Task directions:
Output each record below exactly, leaving any picture out of the copy.

Records supplied:
::::
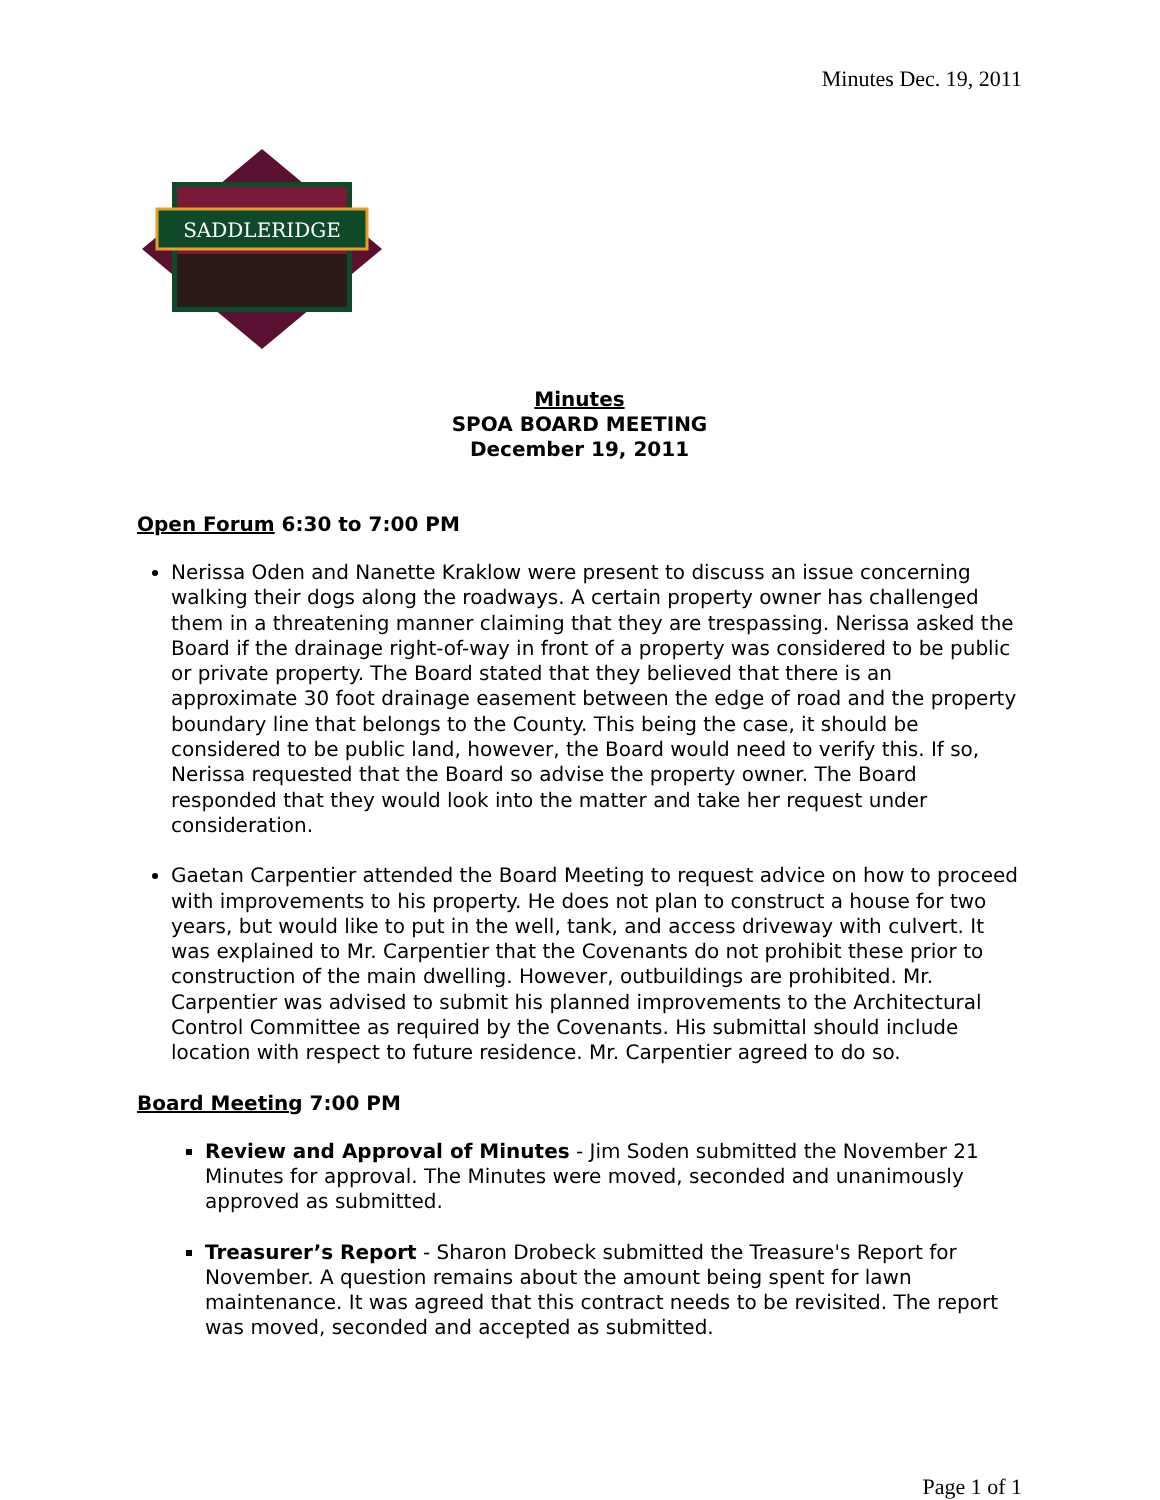Minutes Dec. 19, 2011
SADDLERIDGE
Minutes
SPOA BOARD MEETING
December 19, 2011
Open Forum 6:30 to 7:00 PM
Nerissa Oden and Nanette Kraklow were present to discuss an issue concerning walking their dogs along the roadways. A certain property owner has challenged them in a threatening manner claiming that they are trespassing. Nerissa asked the Board if the drainage right-of-way in front of a property was considered to be public or private property. The Board stated that they believed that there is an approximate 30 foot drainage easement between the edge of road and the property boundary line that belongs to the County. This being the case, it should be considered to be public land, however, the Board would need to verify this. If so, Nerissa requested that the Board so advise the property owner. The Board responded that they would look into the matter and take her request under consideration.
Gaetan Carpentier attended the Board Meeting to request advice on how to proceed with improvements to his property. He does not plan to construct a house for two years, but would like to put in the well, tank, and access driveway with culvert. It was explained to Mr. Carpentier that the Covenants do not prohibit these prior to construction of the main dwelling. However, outbuildings are prohibited. Mr. Carpentier was advised to submit his planned improvements to the Architectural Control Committee as required by the Covenants. His submittal should include location with respect to future residence. Mr. Carpentier agreed to do so.
Board Meeting 7:00 PM
Review and Approval of Minutes - Jim Soden submitted the November 21 Minutes for approval. The Minutes were moved, seconded and unanimously approved as submitted.
Treasurer’s Report - Sharon Drobeck submitted the Treasure's Report for November. A question remains about the amount being spent for lawn maintenance. It was agreed that this contract needs to be revisited. The report was moved, seconded and accepted as submitted.
Page 1 of 1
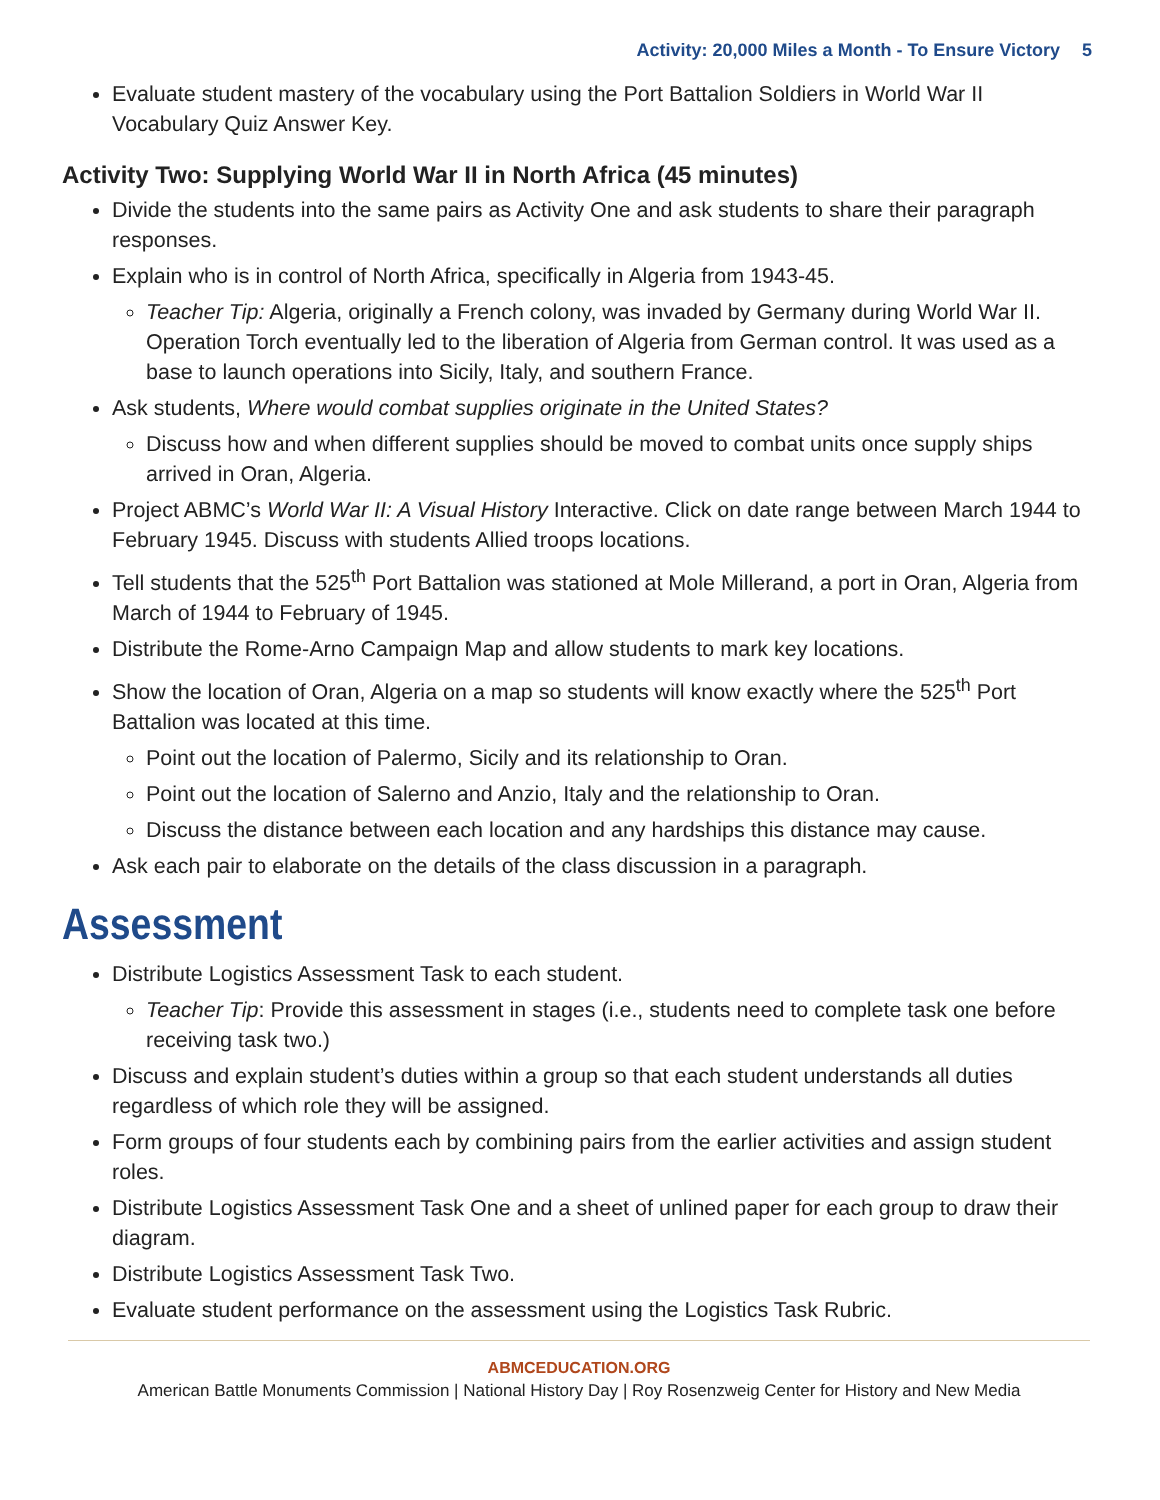Activity: 20,000 Miles a Month - To Ensure Victory 5
Evaluate student mastery of the vocabulary using the Port Battalion Soldiers in World War II Vocabulary Quiz Answer Key.
Activity Two: Supplying World War II in North Africa (45 minutes)
Divide the students into the same pairs as Activity One and ask students to share their paragraph responses.
Explain who is in control of North Africa, specifically in Algeria from 1943-45.
Teacher Tip: Algeria, originally a French colony, was invaded by Germany during World War II. Operation Torch eventually led to the liberation of Algeria from German control. It was used as a base to launch operations into Sicily, Italy, and southern France.
Ask students, Where would combat supplies originate in the United States?
Discuss how and when different supplies should be moved to combat units once supply ships arrived in Oran, Algeria.
Project ABMC’s World War II: A Visual History Interactive. Click on date range between March 1944 to February 1945. Discuss with students Allied troops locations.
Tell students that the 525<sup>th</sup> Port Battalion was stationed at Mole Millerand, a port in Oran, Algeria from March of 1944 to February of 1945.
Distribute the Rome-Arno Campaign Map and allow students to mark key locations.
Show the location of Oran, Algeria on a map so students will know exactly where the 525<sup>th</sup> Port Battalion was located at this time.
Point out the location of Palermo, Sicily and its relationship to Oran.
Point out the location of Salerno and Anzio, Italy and the relationship to Oran.
Discuss the distance between each location and any hardships this distance may cause.
Ask each pair to elaborate on the details of the class discussion in a paragraph.
Assessment
Distribute Logistics Assessment Task to each student.
Teacher Tip: Provide this assessment in stages (i.e., students need to complete task one before receiving task two.)
Discuss and explain student’s duties within a group so that each student understands all duties regardless of which role they will be assigned.
Form groups of four students each by combining pairs from the earlier activities and assign student roles.
Distribute Logistics Assessment Task One and a sheet of unlined paper for each group to draw their diagram.
Distribute Logistics Assessment Task Two.
Evaluate student performance on the assessment using the Logistics Task Rubric.
ABMCEDUCATION.ORG
American Battle Monuments Commission | National History Day | Roy Rosenzweig Center for History and New Media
::::
Task response:
Minutes Dec. 19, 2011
SADDLERIDGE
Minutes
SPOA BOARD MEETING
December 19, 2011
Open Forum 6:30 to 7:00 PM
Nerissa Oden and Nanette Kraklow were present to discuss an issue concerning walking their dogs along the roadways. A certain property owner has challenged them in a threatening manner claiming that they are trespassing. Nerissa asked the Board if the drainage right-of-way in front of a property was considered to be public or private property. The Board stated that they believed that there is an approximate 30 foot drainage easement between the edge of road and the property boundary line that belongs to the County. This being the case, it should be considered to be public land, however, the Board would need to verify this. If so, Nerissa requested that the Board so advise the property owner. The Board responded that they would look into the matter and take her request under consideration.
Gaetan Carpentier attended the Board Meeting to request advice on how to proceed with improvements to his property. He does not plan to construct a house for two years, but would like to put in the well, tank, and access driveway with culvert. It was explained to Mr. Carpentier that the Covenants do not prohibit these prior to construction of the main dwelling. However, outbuildings are prohibited. Mr. Carpentier was advised to submit his planned improvements to the Architectural Control Committee as required by the Covenants. His submittal should include location with respect to future residence. Mr. Carpentier agreed to do so.
Board Meeting 7:00 PM
Review and Approval of Minutes - Jim Soden submitted the November 21 Minutes for approval. The Minutes were moved, seconded and unanimously approved as submitted.
Treasurer’s Report - Sharon Drobeck submitted the Treasure's Report for November. A question remains about the amount being spent for lawn maintenance. It was agreed that this contract needs to be revisited. The report was moved, seconded and accepted as submitted.
Page 1 of 1
Activity: 20,000 Miles a Month - To Ensure Victory 5
Evaluate student mastery of the vocabulary using the Port Battalion Soldiers in World War II Vocabulary Quiz Answer Key.
Activity Two: Supplying World War II in North Africa (45 minutes)
Divide the students into the same pairs as Activity One and ask students to share their paragraph responses.
Explain who is in control of North Africa, specifically in Algeria from 1943-45.
Teacher Tip: Algeria, originally a French colony, was invaded by Germany during World War II. Operation Torch eventually led to the liberation of Algeria from German control. It was used as a base to launch operations into Sicily, Italy, and southern France.
Ask students, Where would combat supplies originate in the United States?
Discuss how and when different supplies should be moved to combat units once supply ships arrived in Oran, Algeria.
Project ABMC’s World War II: A Visual History Interactive. Click on date range between March 1944 to February 1945. Discuss with students Allied troops locations.
Tell students that the 525<sup>th</sup> Port Battalion was stationed at Mole Millerand, a port in Oran, Algeria from March of 1944 to February of 1945.
Distribute the Rome-Arno Campaign Map and allow students to mark key locations.
Show the location of Oran, Algeria on a map so students will know exactly where the 525<sup>th</sup> Port Battalion was located at this time.
Point out the location of Palermo, Sicily and its relationship to Oran.
Point out the location of Salerno and Anzio, Italy and the relationship to Oran.
Discuss the distance between each location and any hardships this distance may cause.
Ask each pair to elaborate on the details of the class discussion in a paragraph.
Assessment
Distribute Logistics Assessment Task to each student.
Teacher Tip: Provide this assessment in stages (i.e., students need to complete task one before receiving task two.)
Discuss and explain student’s duties within a group so that each student understands all duties regardless of which role they will be assigned.
Form groups of four students each by combining pairs from the earlier activities and assign student roles.
Distribute Logistics Assessment Task One and a sheet of unlined paper for each group to draw their diagram.
Distribute Logistics Assessment Task Two.
Evaluate student performance on the assessment using the Logistics Task Rubric.
ABMCEDUCATION.ORG
American Battle Monuments Commission | National History Day | Roy Rosenzweig Center for History and New Media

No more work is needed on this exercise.